Terrifically inflated tuition costs, coupled with predatory, revenue-driven admission tactics and poor program performance at these schools has lead many students to take on thousands of dollars of debt without any hope of being able to pay it off once they graduate. This is not a new discovery, though it is a timely issue (see the New York Times front page article from last week). Lawsuits are being filed, and court battles are unfolding in the press. Obama’s “gainful employment" rule, designed to protect students from the predatory practices of these schools, has come under fire. People are talking about it, but no one is doing anything interesting with the hard data. (One bad chart as the exception).

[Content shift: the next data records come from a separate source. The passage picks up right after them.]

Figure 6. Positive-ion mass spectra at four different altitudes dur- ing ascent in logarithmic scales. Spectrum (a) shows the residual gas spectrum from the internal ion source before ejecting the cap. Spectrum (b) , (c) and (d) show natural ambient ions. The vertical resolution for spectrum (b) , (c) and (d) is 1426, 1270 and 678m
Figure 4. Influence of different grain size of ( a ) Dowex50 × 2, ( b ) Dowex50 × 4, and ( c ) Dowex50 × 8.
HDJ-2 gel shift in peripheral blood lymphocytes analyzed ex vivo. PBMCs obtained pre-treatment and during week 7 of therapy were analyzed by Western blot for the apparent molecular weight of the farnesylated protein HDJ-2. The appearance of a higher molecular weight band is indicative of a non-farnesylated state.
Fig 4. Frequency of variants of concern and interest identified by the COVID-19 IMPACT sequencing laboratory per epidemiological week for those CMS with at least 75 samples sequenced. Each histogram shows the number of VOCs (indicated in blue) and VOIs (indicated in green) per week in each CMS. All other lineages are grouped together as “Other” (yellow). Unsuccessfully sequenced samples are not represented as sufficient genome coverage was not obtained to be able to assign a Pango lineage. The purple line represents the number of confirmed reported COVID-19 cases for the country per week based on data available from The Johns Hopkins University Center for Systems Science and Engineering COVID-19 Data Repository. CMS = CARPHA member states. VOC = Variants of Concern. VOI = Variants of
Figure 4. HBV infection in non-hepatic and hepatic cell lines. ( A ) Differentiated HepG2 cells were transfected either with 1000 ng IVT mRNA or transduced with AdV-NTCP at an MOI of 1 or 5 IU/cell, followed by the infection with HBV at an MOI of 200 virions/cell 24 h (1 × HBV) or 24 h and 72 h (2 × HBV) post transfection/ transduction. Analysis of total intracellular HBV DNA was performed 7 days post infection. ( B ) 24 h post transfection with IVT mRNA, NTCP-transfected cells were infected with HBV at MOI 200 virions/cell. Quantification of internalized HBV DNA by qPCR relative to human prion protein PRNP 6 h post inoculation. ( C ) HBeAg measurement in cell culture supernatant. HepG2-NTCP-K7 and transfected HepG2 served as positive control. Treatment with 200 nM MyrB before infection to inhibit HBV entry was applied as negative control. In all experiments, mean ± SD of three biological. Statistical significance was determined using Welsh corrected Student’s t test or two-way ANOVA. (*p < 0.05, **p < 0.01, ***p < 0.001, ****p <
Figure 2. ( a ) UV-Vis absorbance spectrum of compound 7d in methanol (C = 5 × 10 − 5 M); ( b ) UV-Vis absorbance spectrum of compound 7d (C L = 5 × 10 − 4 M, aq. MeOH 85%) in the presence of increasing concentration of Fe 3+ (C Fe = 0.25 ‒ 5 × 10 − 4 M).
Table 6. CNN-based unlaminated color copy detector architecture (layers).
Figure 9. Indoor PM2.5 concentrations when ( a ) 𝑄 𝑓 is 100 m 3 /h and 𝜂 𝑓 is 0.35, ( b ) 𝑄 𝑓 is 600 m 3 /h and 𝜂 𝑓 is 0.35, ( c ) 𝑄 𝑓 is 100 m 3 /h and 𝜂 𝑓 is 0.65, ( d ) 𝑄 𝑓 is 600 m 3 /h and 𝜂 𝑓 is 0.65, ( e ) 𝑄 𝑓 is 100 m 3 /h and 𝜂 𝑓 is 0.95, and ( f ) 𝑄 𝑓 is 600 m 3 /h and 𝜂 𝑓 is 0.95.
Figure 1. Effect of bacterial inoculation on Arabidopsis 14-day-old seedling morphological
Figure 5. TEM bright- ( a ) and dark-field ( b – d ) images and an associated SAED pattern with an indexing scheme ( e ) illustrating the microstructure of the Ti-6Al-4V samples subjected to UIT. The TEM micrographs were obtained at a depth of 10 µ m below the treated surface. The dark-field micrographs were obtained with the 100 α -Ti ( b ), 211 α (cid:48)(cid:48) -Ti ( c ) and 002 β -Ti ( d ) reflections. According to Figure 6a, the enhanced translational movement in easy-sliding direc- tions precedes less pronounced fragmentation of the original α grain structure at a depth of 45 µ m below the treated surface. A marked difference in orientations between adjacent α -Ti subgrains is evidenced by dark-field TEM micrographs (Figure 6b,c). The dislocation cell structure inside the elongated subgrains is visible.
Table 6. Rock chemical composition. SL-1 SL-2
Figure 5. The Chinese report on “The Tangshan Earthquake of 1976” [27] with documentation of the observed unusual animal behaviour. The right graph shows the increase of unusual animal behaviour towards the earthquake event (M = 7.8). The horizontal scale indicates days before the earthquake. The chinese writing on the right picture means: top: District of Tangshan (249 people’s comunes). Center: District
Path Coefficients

A lot of the focus on for-profit colleges is around their un-ethical practices. I’ve seen it all firsthand, at over 60 campuses in 17 states, and it’s unsettling. However, I want to take a bit of a different angle on it.

Often the promise of federal aid is the tipping point in a student’s decision to enroll in a for-profit college. Many already receive other federal entitlements (welfare, medicaid, SNAP) and don’t always understand that a Stafford loan has to be paid back—or that it won’t cover the full cost of tuition. I want to look at several factors to determine whether the federal government’s continued relationship with for-profit colleges is sinking low-income students further into poverty. (My big question: What do I need to prove this? Can it be proved or is it all correlation? Would I be more likely to have good data for a smaller question, like, Are you more likely to go bankrupt with a degree from a for-profit college than with no degree at all? Help me wrangle my ambitions if they're too large, please.)

I want to collect information on low-income students from the federal government, including how many receive title IV funding, how many attend for-profit schools, average salary expectations for fields taught at for-profit colleges, federal loan default rates, bankruptcy rates among low-income individuals who hold a degree/certificate, and other factors (TBD, still trying to figure out what all I would need to know). I also want to pull down information from the colleges, including number of students receiving federal aid, median debt upon graduation, program placement rates, expected salary, etc.).

I’ve identified what seem to be the 11 largest parent corporations of for-profit schools (University of Phoenix, DeVry, Kaplan, ITT Tech, Corinthian Colleges, Career Education Corp., Bridgeport Education, Premier Education Group, Education Management Corp., and American Commercial College) and am in the process of determining how much data they have available online. They are required by law to publish certain statistics (program placement rates, median debt upon graduation, tuition cost, etc.) though many of them are in PDF format. This means I’d need to know more about scraping data as well as how to pull data from PDF forms into a database or spreadsheet. The info from the federal government will be easy to attain (thank you, data.gov/bls.gov!) though figuring out what all I need from them will be a trick.

Most of these big corporations are private companies, and so getting FTC filings is impossible. A few, however, are publicly traded. Hopefully some of their data will be useful.

I envision this project as a combination of clear data visualizations coupled with a written piece describing my findings. I’m also currently working on a video piece about the same topic (which includes interviews with current and former students and admissions reps), and would love to integrate motion graphics of the charts/data viz into that as well. But I’ll start with the charts.

One would hope this could be published at ProPublica, since education is their jam. Honestly, I'd be happy with anything.